When the line containing "Document page, 1500x1125 pixels." is reached, include it and end there; set down verbatim every line before it, starting at the top of the records.
*** Opening of Records for this task ***
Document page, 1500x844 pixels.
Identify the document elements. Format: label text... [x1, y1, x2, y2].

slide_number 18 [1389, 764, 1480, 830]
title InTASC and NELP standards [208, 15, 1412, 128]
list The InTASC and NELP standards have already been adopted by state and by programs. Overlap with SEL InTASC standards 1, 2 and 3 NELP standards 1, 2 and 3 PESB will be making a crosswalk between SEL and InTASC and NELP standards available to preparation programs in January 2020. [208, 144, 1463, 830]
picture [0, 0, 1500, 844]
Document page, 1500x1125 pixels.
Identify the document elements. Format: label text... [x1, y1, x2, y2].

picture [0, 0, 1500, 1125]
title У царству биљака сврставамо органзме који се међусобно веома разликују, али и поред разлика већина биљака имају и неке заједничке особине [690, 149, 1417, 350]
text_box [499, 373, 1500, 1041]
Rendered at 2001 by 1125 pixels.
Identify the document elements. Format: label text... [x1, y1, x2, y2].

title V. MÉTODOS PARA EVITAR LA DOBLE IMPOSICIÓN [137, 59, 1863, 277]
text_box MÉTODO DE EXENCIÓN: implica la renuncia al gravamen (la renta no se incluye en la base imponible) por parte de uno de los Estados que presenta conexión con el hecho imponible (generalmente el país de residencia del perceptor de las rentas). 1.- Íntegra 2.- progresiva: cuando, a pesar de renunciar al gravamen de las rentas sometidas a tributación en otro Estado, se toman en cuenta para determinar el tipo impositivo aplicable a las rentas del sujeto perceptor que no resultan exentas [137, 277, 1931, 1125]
*** Close of Records for this task ***
_Result of the exercise_
Document page, 1500x844 pixels.
Identify the document elements. Format: label text... [x1, y1, x2, y2].

slide_number 18 [1389, 764, 1480, 830]
title InTASC and NELP standards [208, 15, 1412, 128]
list The InTASC and NELP standards have already been adopted by state and by programs. Overlap with SEL InTASC standards 1, 2 and 3 NELP standards 1, 2 and 3 PESB will be making a crosswalk between SEL and InTASC and NELP standards available to preparation programs in January 2020. [208, 144, 1463, 830]
picture [0, 0, 1500, 844]
Document page, 1500x1125 pixels.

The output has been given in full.